Sosyal Demokrat Parti SPD 470.000 üyesinin oyuna baş vurarak koalisyonda yer alıp almayacağını belirleyeceğini söyledi yani bir nevi parti içi referandum bu. Ama riskli, sonucunda başarılı olunamazsa lider kadrosunu tamamen yok edecek bir girişim.

Yeşiller`in oy kaybı bu partide yönetimi değiştiriyor. Roth ve Trittin gibi güçlü isimler artık 2. kademede kalacaklar, kavgalar şimdiden başlamış bulunuyor. Eee görünürde bir Gezi olayı da yok. Claudia hanım showunu artık mahalle aralarında yapar veya anılarını kadın sığınma evindeki bayanlara anlatır.

Seçimlerden sonra SPD, Yeşiller ve FDP istediği sonuçları almamanın şaşkınlığını yaşıyorlar. Ne yapacağını bilen sadece CDU ve Sol Parti. Almanya`da 22 Eylül Federal Seçimlerinden sonra siyasi "artçı depremler" partiler de daha çok yıkıma neden olacak gibi.

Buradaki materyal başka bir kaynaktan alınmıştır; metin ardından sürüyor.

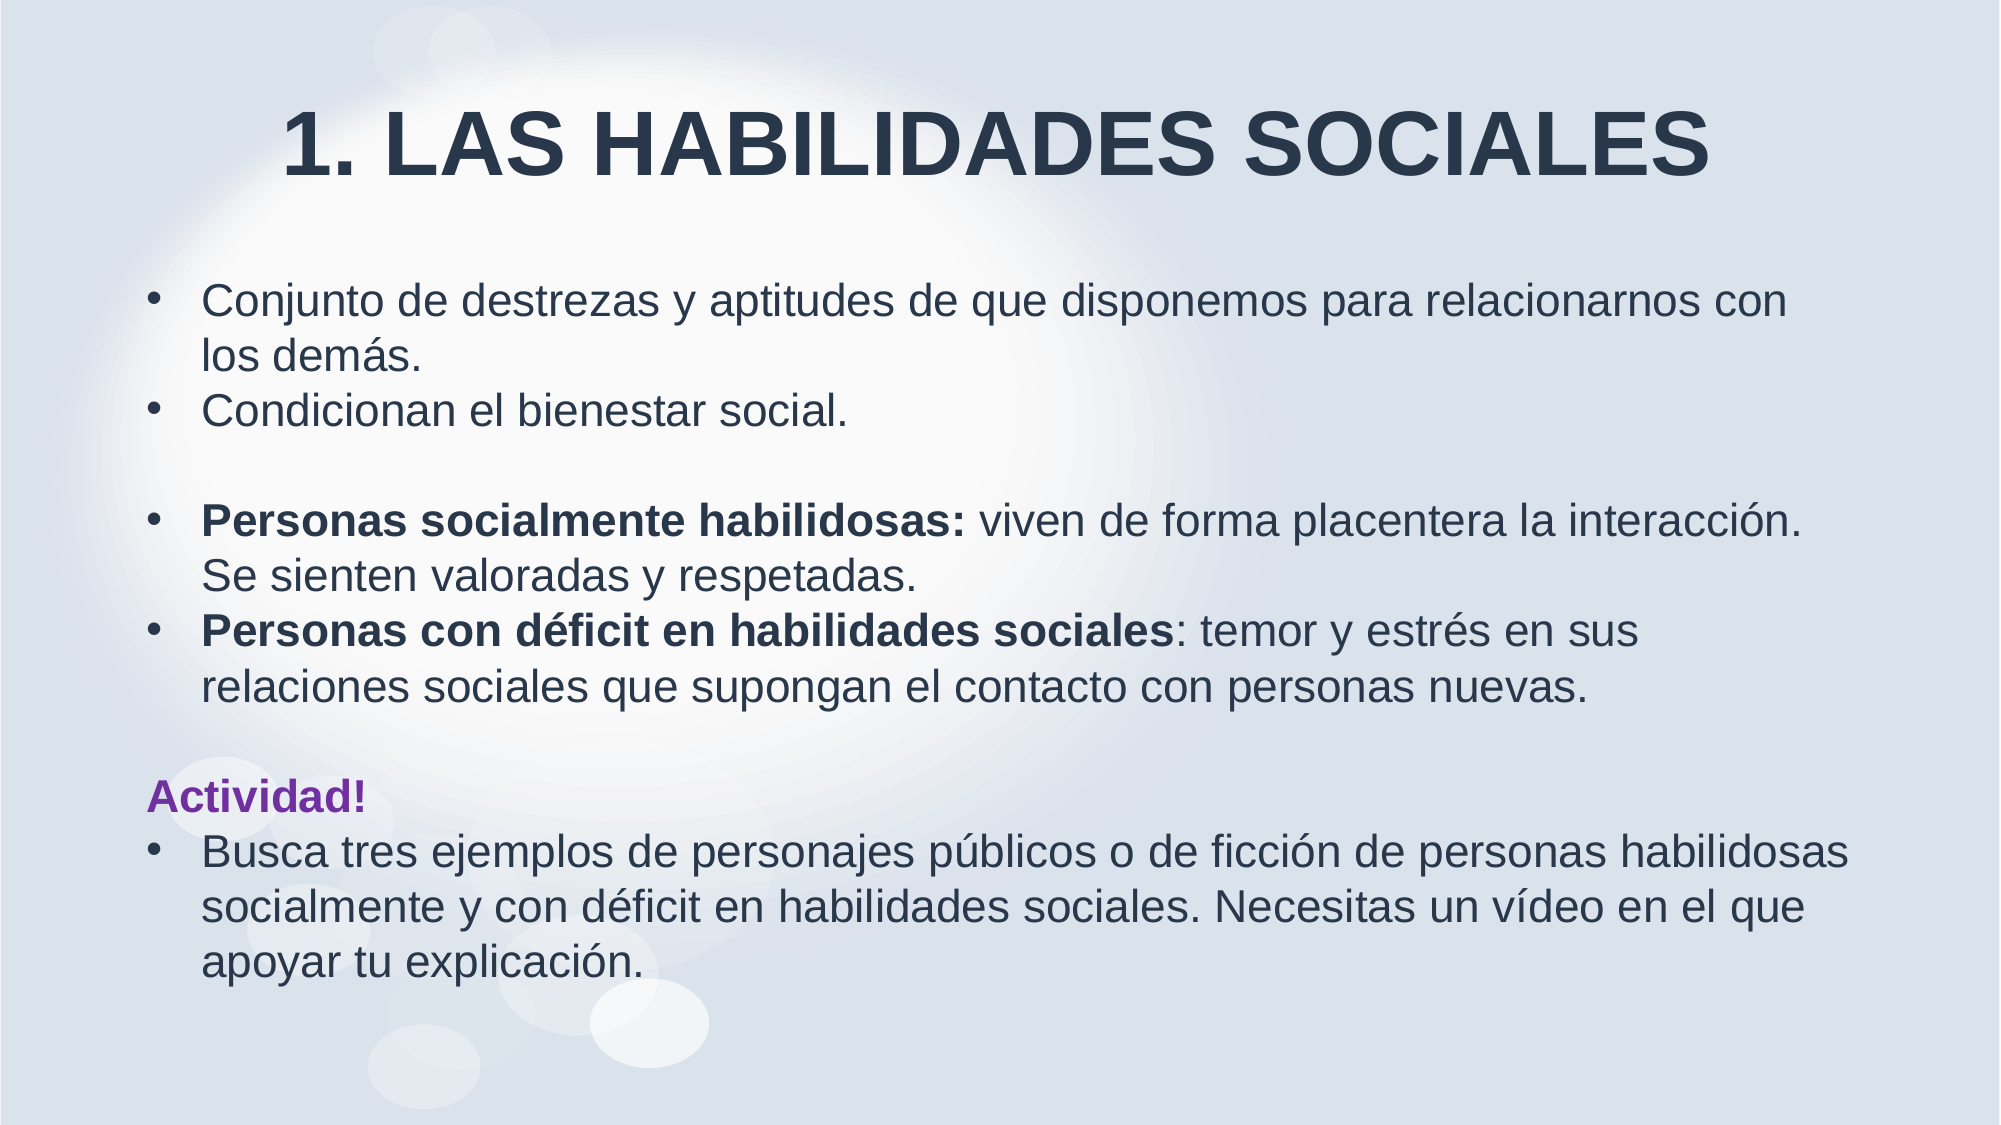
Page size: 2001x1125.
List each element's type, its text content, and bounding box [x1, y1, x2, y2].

Bir yönüyle de bu seçimlerdeki oy dağılımı göstermiştir ki; Alman seçmenler eşcinsel, pedofili ve ensest yaklaşımları olan sapkın politicakacılardan ziyade muahafazakar adayları seçmişlerdir. Bu da Almanların aile yaşantısına verdikleri değer ve önemin artmakta olduğunu göstermesi açısından önemlidir.

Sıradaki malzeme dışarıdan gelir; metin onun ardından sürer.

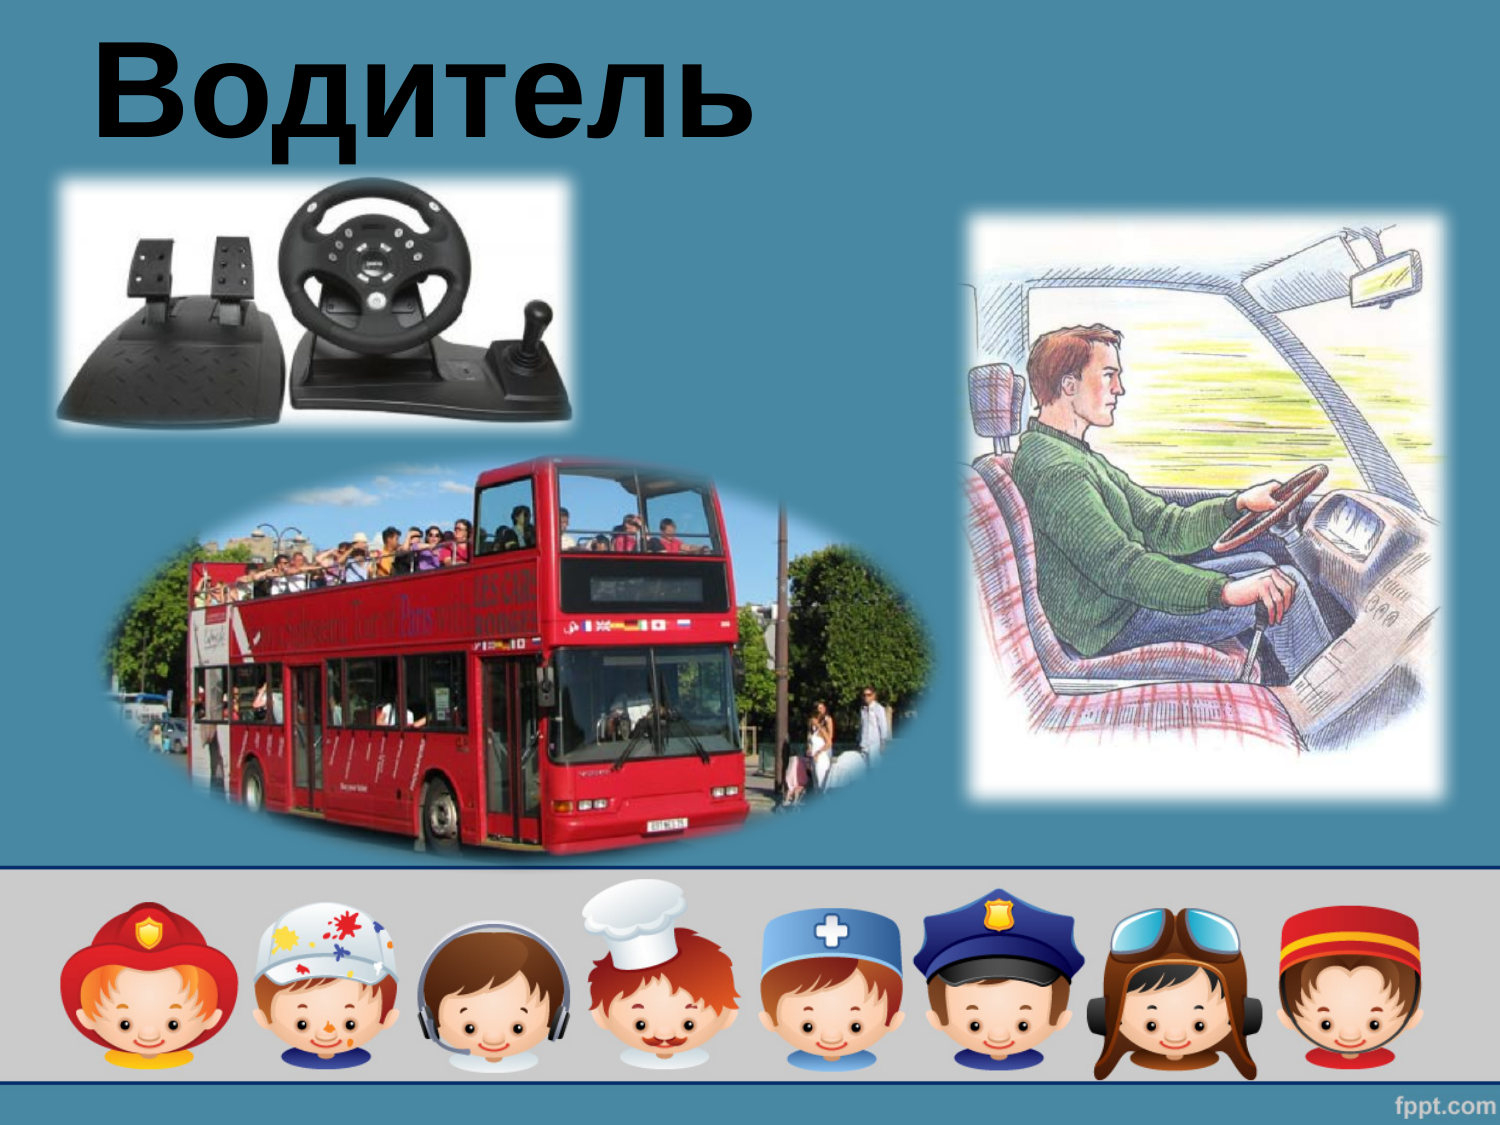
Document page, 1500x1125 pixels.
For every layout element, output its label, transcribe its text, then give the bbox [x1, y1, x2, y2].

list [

Almanya’daki Türklerden 11 Milletvekili meclise girmiş durumda, yalnız bunlarda belli bir kesimi temsil eden, halkın tamamını kucaklayamayan kişiler. Alman kökenli seçmenlerin oyu olmadan hiç bir Türk, sadece Türk seçmenlerin oylarıyla seçilemez, bu imkansızdır. BIG gibi ayrı bir parti macerası yanlış ve tutarlı değil. BIG’ in almış olduğu oy miktarı, hem adayların hemde parti politikalarının ve de varlık sebeplerinin yanlışlığını ortaya alenen koymuştur. Türk seçmeni homojen bir yapıya sahip olmadığı için Türk adaylar Demokratik her partide kendisine yer bulacak birikime ve derinliğe sahip olmalıdırlar. Bunun için Türk kökenli vatandaşların mevcut siyasi partilerde siyaset yapmaları daha akılcı ve verimli olacaktır.

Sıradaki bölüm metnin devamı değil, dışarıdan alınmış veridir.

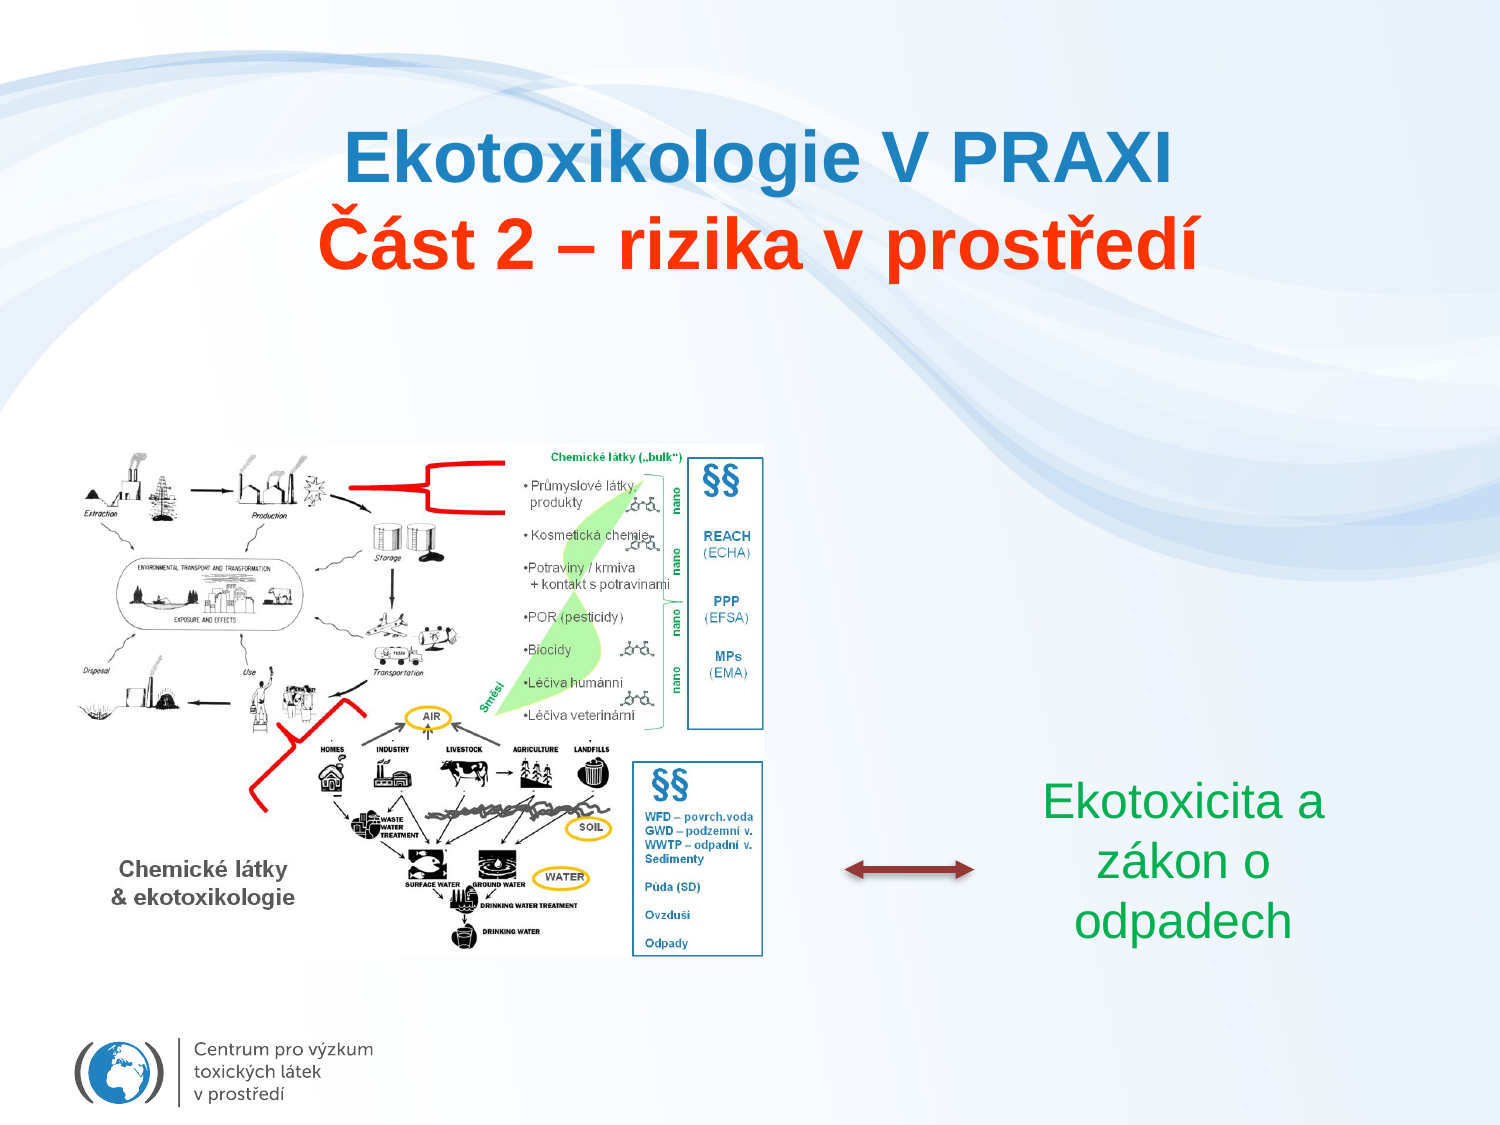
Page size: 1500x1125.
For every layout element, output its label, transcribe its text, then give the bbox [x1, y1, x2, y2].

text_box Ekotoxikologie V PRAXI Část 2 – rizika v prostředí [53, 101, 1466, 292]
text_box Ekotoxicita a zákon o odpadech [971, 701, 1397, 1017]
picture [0, 0, 1500, 1125]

Türkler bundan böyle sadece oy kullanan değil, partilere üye olup aktif sorumluluk alarak hassasiyetlerini parti organlarına aktarma durumundadırlar. Siyasi partilerin bu seçimden sonraki mevcut karmaşa ve arayışları bu açıdan Türklerin ekmeğine yağ değil, tereyağı sürmektedir.

Yeterki geniş kitlelere söz geçiren STK’lar, böl ve yönet oyununa, küçük olsun ama benim olsun anlayışına sahip olmasınlar.

Bu seçimlerdeki birlik ve beraberlik bir sonraki Federal Alman seçimlerinin Türkler için daha da önemli başarılar getireceğinin müjdecisi olmuştur.